Entertainment giant Live Nation is facing a class action over alleged anti-competitive conduct, and while the company filed to dismiss the case, a judge declined.
U.S. District Judge Kenly Kato issued the ruling on Monday and found that Live Nation may have violated securities laws, noting the suit contains “cogent and compelling” allegations regarding the company’s choice “not to disclose the full picture” of its success or antitrust concerns.
This is the latest news in the saga against Live Nation and its subsidiary Ticketmaster following “The Great War” presale debacle for Taylor Swift’s Eras Tour. The Department of Justice launched an investigation into the pair’s 2010 merger, and it was reported that federal prosecutors could sue the company for an antitrust suit by the end of 2023.
| READ: Swifties Still Fighting Ticketmaster One Year After Eras Tour Ticketing Fiasco |
Then, late last year, Live Nation and its executives were targeted in a proposed class action, which accuses the entertainment company of “issuing statements that were materially false and misleading” by failing to disclose that “Live Nation engaged in anti-competitive conduct including entering into extended restrictive contracts with artists and venues, charging high fees for its ticketing services, and retaliating against venues for working with alternative promoters or ticketing services.”
Additionally, the lawsuit said that the company officers also failed to disclose that, as a result of this alleged conduct, “Live Nation was reasonably likely to face regulatory scrutiny, fines, penalties and reputational harm.” The court found that Live Nation misled investors, saying their revenue growth was “a reflection of the quality of the Ticketmaster platform and its continued popularity with clients across the globe.”
Live Nation also claimed “Ticketmaster has a significant share of the primary ticketing services market because of the large gap that exists between the quality of the Ticketmaster system and the next best primary ticketing system.” However, this is another potentially false statement.

■ EXTRACTED RECORDS:

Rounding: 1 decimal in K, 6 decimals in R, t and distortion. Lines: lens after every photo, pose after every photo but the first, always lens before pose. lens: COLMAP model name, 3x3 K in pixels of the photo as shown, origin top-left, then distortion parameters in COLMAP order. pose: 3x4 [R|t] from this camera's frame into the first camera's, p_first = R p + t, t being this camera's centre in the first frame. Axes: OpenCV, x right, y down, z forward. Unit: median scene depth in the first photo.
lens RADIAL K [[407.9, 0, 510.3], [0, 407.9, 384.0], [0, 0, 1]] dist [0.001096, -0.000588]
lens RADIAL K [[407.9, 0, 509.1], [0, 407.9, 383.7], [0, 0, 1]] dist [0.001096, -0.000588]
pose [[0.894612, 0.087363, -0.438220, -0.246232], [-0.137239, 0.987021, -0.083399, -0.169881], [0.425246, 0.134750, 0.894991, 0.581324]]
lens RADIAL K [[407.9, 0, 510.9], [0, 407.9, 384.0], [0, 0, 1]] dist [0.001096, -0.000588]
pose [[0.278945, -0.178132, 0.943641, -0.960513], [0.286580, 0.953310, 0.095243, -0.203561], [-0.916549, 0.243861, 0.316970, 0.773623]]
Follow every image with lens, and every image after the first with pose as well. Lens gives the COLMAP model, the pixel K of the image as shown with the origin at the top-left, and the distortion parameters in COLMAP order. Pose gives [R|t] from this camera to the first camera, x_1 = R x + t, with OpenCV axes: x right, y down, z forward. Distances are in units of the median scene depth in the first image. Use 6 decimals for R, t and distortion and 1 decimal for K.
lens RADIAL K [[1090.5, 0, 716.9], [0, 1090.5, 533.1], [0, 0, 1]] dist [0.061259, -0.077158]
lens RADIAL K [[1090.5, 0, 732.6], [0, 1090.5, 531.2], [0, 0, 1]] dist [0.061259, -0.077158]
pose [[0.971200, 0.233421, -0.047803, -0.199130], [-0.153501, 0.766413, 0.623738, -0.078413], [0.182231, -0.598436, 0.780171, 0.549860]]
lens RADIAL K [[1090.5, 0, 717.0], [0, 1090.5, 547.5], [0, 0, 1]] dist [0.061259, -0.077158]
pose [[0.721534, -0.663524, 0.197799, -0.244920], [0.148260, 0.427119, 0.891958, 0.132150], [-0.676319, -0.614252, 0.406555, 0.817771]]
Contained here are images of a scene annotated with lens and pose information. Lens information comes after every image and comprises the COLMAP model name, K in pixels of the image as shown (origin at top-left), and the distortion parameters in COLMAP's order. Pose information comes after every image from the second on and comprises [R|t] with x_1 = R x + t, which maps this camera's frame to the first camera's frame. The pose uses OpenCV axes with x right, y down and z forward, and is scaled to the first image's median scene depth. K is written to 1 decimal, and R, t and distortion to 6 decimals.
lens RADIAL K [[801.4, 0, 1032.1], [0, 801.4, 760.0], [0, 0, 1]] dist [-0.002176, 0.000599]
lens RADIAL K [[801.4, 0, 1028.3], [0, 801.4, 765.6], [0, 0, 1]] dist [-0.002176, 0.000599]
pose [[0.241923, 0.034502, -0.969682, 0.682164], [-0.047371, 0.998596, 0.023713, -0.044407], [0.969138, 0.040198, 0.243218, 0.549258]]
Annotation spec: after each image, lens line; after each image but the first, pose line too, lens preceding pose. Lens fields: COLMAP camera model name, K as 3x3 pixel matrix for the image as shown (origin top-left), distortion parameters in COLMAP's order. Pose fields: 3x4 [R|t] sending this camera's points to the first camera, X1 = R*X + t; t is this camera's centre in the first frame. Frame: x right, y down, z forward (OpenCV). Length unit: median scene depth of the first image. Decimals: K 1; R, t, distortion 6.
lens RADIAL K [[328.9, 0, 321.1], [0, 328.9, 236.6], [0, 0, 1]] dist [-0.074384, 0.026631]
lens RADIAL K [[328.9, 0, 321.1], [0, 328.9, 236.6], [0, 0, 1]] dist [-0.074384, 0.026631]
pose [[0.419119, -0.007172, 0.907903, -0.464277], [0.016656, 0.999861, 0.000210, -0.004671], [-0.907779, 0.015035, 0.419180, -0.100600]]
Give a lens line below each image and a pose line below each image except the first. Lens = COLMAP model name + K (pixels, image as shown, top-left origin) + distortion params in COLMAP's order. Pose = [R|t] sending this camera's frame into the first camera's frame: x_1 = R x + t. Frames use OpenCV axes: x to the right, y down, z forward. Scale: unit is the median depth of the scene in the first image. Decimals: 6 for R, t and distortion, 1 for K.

■ BRIEF 1:
Decide whether each statement agrees with the Live Nation article, answering yes or no and quoting the words of the article that settle it: (a) The judge granted Live Nation's motion to dismiss the case. (b) The Department of Justice investigated the 2010 merger of Live Nation and Ticketmaster. (c) The proposed class action was filed early last year.
■ BRIEF 2:
Answer these questions from the Live Nation article:
(a) Which judge issued the ruling?
(b) Whose tour had the presale debacle?
(c) According to Live Nation, why does Ticketmaster have a significant share of the primary ticketing services market?
■ BRIEF 3:
Return the passage of the Live Nation article from "This is the" up to and including "end of 2023.".
The material has nothing to do with the article.

■ EXPECTED OUTPUT 1:
(a) No: "while the company filed to dismiss the case, a judge declined."
(b) Yes: "The Department of Justice launched an investigation into the pair’s 2010 merger"
(c) No: "Then, late last year, Live Nation and its executives were targeted in a proposed class action"

■ EXPECTED OUTPUT 2:
(a) U.S. District Judge Kenly Kato
(b) Taylor Swift's (the Eras Tour)
(c) Because of the large gap between the quality of the Ticketmaster system and the next best primary ticketing system

■ EXPECTED OUTPUT 3:
This is the latest news in the saga against Live Nation and its subsidiary Ticketmaster following “The Great War” presale debacle for Taylor Swift’s Eras Tour. The Department of Justice launched an investigation into the pair’s 2010 merger, and it was reported that federal prosecutors could sue the company for an antitrust suit by the end of 2023.